• _Data to use_
§ §
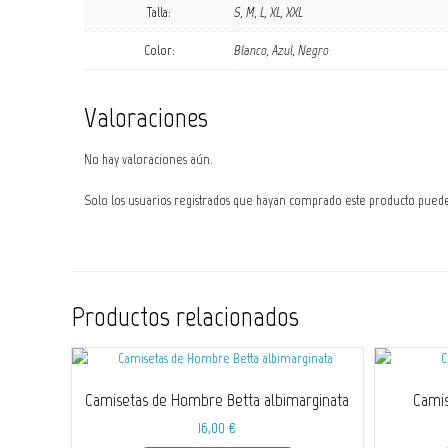
Talla:
S, M, L, XL, XXL
Color:
Blanco, Azul, Negro
Valoraciones
No hay valoraciones aún.
Solo los usuarios registrados que hayan comprado este producto pued
Productos relacionados
Camisetas de Hombre Betta albimarginata
Camis
16,00
€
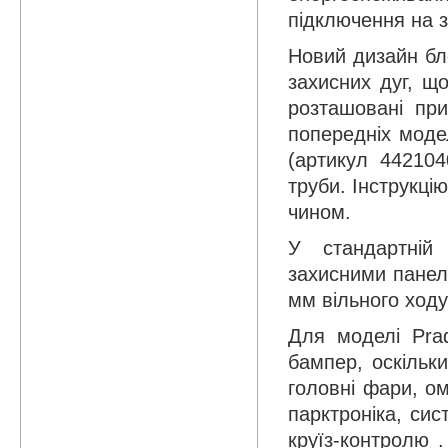
підключення на з
Новий дизайн бл
захисних дуг, щ
розташовані п
попередніх моде
(артикул 442104
труби. Інструкц
чином.
У стандартній 
захисними панел
мм вільного ходу
Для моделі Pra
бампер, оскільки
головні фари, ом
парктроніка, си
круїз-контролю 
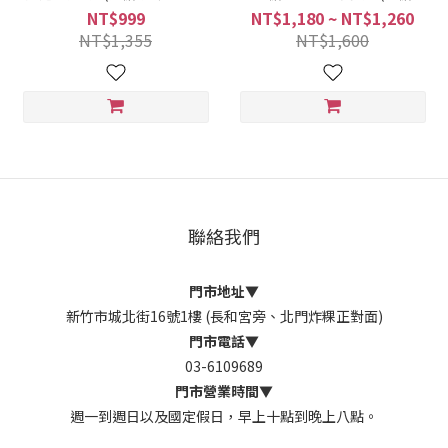
鹽、烤糖、奶酥各一) + 花生糖
味、日曬鹽、烤糖任選) 限時免
NT$999
NT$1,180 ~ NT$1,260
1包、芝麻糖1包、花生椪糖1包
運
NT$1,355
NT$1,600
限時免運
聯絡我們
門市地址
▼
新竹市城北街16號1樓 (長和宮旁、北門炸粿正對面)
門市電話
▼
03-6109689
門市營業時間
▼
週一到週日以及國定假日，早上十點到晚上八點。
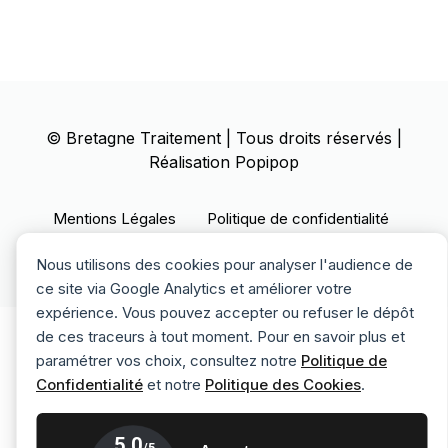
©
Bretagne Traitement
| Tous droits réservés |
Réalisation
Popipop
Mentions Légales
Politique de confidentialité
Politique des cookies
Nous utilisons des cookies pour analyser l'audience de
ce site via Google Analytics et améliorer votre
expérience. Vous pouvez accepter ou refuser le dépôt
de ces traceurs à tout moment. Pour en savoir plus et
paramétrer vos choix, consultez notre
Politique de
Confidentialité
et notre
Politique des Cookies
.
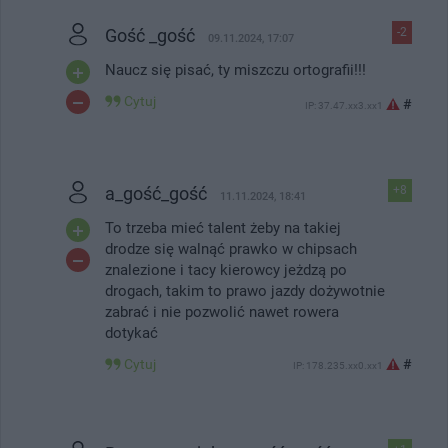
Gość _gość
-2
09.11.2024, 17:07
Naucz się pisać, ty miszczu ortografii!!!
Cytuj
#
IP: 37.47.xx3.xx1
a_gość_gość
+8
11.11.2024, 18:41
To trzeba mieć talent żeby na takiej
drodze się walnąć prawko w chipsach
znalezione i tacy kierowcy jeżdzą po
drogach, takim to prawo jazdy dożywotnie
zabrać i nie pozwolić nawet rowera
dotykać
Cytuj
#
IP: 178.235.xx0.xx1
§ §
• _Work required_
Select every line in the rows above that contains the string "Politique", matching its case exactly.

• _Answer space_
Politique de confidentialité
Politique des cookies
Politique de
Politique des Cookies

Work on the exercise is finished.